**Exercises to complete:**
1. Copy the passage on the drug ebselen and bacterial thioredoxin, from "By LabMedica International" to "the glutaredoxin system.", inclusive.
2. Carry on the article about ebselen's effect on bacteria from the point where it stops.

By LabMedica International staff writers
Posted on 03 Jan 2013
A drug being investigated as a possible treatment for reperfusion injury, stroke, and tinnitus has been found to selectively kill bacteria that lack the glutaredoxin system.

Some types of bacteria lack the gluaredoxin system, which functions similarly to the thioredoxin system in cellular DNA synthesis and as a defense against oxidative stress, and are, therefore, completely dependent on thioredoxin reductase (TrxR) and thioredoxin (Trx) for survival. More...
Of particular interest to drug developers is the fact that TrxR is very different in structure and mechanism in mammals and bacteria.

Investigators at the Karolinska Institutet (Stockholm, Sweden) worked with the drug ebselen (2-phenyl-1, 2-benzisoselenazol-3(2H)-one), a well-known antioxidant and a substrate for mammalian TrxR and Trx. Their study was based on earlier findings that ebselen was rapidly bacteriocidal for methicillin-resistant Staphylococcus aureus by an unknown mechanism.

**Data under study:**

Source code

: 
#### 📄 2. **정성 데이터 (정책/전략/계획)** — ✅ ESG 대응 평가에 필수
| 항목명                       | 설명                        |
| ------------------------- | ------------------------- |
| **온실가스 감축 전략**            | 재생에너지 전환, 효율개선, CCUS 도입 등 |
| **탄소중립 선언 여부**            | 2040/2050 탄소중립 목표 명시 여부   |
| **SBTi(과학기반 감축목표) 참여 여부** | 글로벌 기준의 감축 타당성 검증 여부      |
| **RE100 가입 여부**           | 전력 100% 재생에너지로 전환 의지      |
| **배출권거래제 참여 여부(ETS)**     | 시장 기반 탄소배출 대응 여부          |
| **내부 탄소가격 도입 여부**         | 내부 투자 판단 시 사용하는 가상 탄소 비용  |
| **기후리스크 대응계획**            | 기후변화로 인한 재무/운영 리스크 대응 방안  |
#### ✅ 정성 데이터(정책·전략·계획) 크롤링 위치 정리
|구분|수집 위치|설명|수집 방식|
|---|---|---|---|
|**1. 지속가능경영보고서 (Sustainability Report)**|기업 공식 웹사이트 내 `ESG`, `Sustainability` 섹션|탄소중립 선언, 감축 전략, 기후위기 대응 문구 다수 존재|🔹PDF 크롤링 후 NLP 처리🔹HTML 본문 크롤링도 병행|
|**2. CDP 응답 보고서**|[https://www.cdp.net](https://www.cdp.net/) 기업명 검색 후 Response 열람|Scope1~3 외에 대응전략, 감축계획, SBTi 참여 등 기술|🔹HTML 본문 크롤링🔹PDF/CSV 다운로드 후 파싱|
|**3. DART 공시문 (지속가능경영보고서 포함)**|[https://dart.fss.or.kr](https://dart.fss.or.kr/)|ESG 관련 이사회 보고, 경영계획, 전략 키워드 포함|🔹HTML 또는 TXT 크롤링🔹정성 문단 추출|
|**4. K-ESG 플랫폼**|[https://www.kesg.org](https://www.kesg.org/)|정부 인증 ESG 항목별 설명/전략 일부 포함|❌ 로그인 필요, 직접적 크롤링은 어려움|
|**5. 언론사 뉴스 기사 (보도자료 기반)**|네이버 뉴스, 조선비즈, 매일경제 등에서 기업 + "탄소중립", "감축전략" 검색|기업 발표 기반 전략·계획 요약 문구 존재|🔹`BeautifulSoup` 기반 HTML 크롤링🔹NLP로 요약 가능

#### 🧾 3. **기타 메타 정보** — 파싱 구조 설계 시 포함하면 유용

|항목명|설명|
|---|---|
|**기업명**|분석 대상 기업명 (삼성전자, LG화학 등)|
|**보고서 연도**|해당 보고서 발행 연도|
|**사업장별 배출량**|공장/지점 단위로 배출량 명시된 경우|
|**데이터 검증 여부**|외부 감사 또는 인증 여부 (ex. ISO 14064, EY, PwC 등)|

**Task-by-task outputs:**
1.
By LabMedica International staff writers
Posted on 03 Jan 2013
A drug being investigated as a possible treatment for reperfusion injury, stroke, and tinnitus has been found to selectively kill bacteria that lack the glutaredoxin system.

2.
The investigators reported in the December 17, 2012, online edition of the FASEB Journal that ebselen was a competitive inhibitor of Escherichia coli TrxR through reaction with the active site dithiol of the enzyme. Bacteria lacking glutathione (GSH) and glutaredoxin, in which TrxR and Trx were essential for DNA synthesis, were particularly sensitive to ebselen. In growth-inhibited E coli strains, Trx1 and Trx2 were oxidized, demonstrating that electron transfer via thioredoxin was blocked. Ebselen and its sulfur analog ebsulfur were bactericidal for GSH-negative pathogens, and ebsulfur inhibited a clinically isolated culture of Helicobacter pylori, the organism responsible for gastric ulcers and with a possible link to stomach cancer.

"This new antibacterial principle provides better chances of surviving an infection," said senior author Dr. Arne Holmgren, professor of biochemistry at the Karolinska Institutet. "Since ebselen is also an antioxidant, the present mechanism can be described as a "two for the price of one" antioxidant action in inflammation, and specific targeting of multiresistant bacterial complications and sepsis."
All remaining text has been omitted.